▶ **Parts of the exercise**:
**a.** In the sonnet project handout, transcribe the passage that begins at the words "Particularly helpful websites: (remember" and stops after the words "were they written?".
**b.** According to the sonnet project handout, in what year were Shakespeare's sonnets published in complete form?

AP Shakespearian Sonnet Project

To further our examination of poetry, students are asked to complete a Shakespearian Sonnet Project this quarter. Like our Poetry Project, this assignment calls for a two-page analysis of a specific Shakespearian sonnet. However, this project will be a bit different in its presentation—students will teach the sonnet to the class. This means that you will project the sonnet (a la overhead projector) and explain your analysis.

Your Project Must:

ü  Analyze a Shakespearian sonnet (this project is not a summary)

ü  Include an annotated copy of your sonnet

ü  Be 1 ½ to 2 pages in length

ü  Include at least one MLA citation (both within the body of the paper in parenthetical documentation AND a Works Cited at the end of the paper).

Website Citation:
Author. “Title of Web Page.” Website Title. Posted Date. Web. Access Date.
Example:
Jamison, Samantha. “Sonnet 14.” Shakespeare’s Sonnets. 14 January 2013. Web.
15 April 2014.

Particularly helpful websites: (remember that your assignment will fail for plagiarism if you do not cite all work).

Ø  shakespeares-sonnets.com

Ø  shakespeare-online.com/sonnets

Ø  opensourceshakespeare.org/views/sonnets/sonnets.php

Ø  william-shakespeare.info/william-shakespeare-sonnets.htm

Here is a bit of background regarding Shakespeare’s sonnets:

There are 154 sonnets in all; they were published in complete form in 1609. While at this time the sonnets were not marked by controversy, modern-day critics are divided over the audience of Shakespeare’s sonnets –for whom were they written?

•  The first 126 are clearly addressed to a man; the first section is explicit in stating the writer’s love for this young man. This section of the sonnets has led to speculation by some critics that Shakespeare might have been either homosexual or bisexual.

▶ **Available data**:

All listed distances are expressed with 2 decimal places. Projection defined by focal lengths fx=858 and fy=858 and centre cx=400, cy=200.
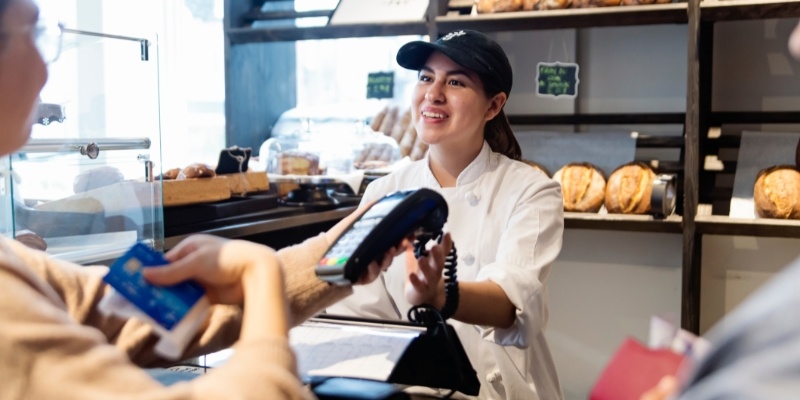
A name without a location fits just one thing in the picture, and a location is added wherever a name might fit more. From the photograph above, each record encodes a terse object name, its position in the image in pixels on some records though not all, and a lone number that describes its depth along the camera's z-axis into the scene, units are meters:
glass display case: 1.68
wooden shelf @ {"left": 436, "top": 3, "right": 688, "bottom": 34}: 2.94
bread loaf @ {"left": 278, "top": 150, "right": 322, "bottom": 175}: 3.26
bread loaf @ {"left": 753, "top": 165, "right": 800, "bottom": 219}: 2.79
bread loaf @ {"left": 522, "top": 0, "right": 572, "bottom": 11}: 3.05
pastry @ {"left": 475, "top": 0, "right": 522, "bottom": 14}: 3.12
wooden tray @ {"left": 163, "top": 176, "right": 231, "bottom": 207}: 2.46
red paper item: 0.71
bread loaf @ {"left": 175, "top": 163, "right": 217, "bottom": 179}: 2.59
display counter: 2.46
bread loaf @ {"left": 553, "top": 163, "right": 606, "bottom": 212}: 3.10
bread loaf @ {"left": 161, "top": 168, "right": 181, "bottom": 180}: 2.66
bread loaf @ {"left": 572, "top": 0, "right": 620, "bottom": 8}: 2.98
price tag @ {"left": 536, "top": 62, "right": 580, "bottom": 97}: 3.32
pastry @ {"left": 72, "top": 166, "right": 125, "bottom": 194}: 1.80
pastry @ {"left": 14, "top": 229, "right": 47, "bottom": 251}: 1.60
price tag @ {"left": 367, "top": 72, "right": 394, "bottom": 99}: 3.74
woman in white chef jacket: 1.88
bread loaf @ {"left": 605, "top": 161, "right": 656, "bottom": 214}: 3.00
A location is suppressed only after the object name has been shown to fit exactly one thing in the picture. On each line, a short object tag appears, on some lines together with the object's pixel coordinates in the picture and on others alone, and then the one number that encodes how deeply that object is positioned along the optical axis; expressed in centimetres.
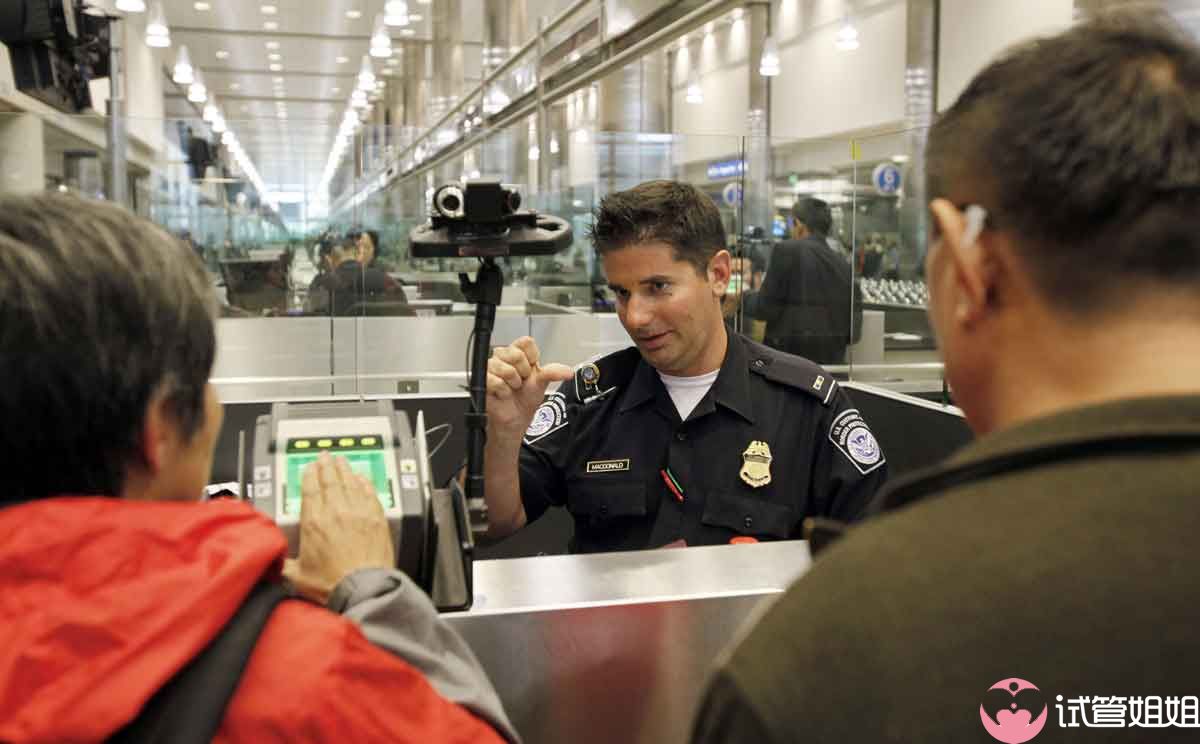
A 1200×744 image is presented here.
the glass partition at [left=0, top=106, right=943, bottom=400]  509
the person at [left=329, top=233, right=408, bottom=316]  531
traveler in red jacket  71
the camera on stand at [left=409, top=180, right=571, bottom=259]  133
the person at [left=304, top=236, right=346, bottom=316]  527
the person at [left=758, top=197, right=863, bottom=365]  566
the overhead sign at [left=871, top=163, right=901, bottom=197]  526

▶ **Results in order**:
**a.**
Particularly helpful websites: (remember that your assignment will fail for plagiarism if you do not cite all work).

Ø  shakespeares-sonnets.com

Ø  shakespeare-online.com/sonnets

Ø  opensourceshakespeare.org/views/sonnets/sonnets.php

Ø  william-shakespeare.info/william-shakespeare-sonnets.htm

Here is a bit of background regarding Shakespeare’s sonnets:

There are 154 sonnets in all; they were published in complete form in 1609. While at this time the sonnets were not marked by controversy, modern-day critics are divided over the audience of Shakespeare’s sonnets –for whom were they written?

**b.** 1609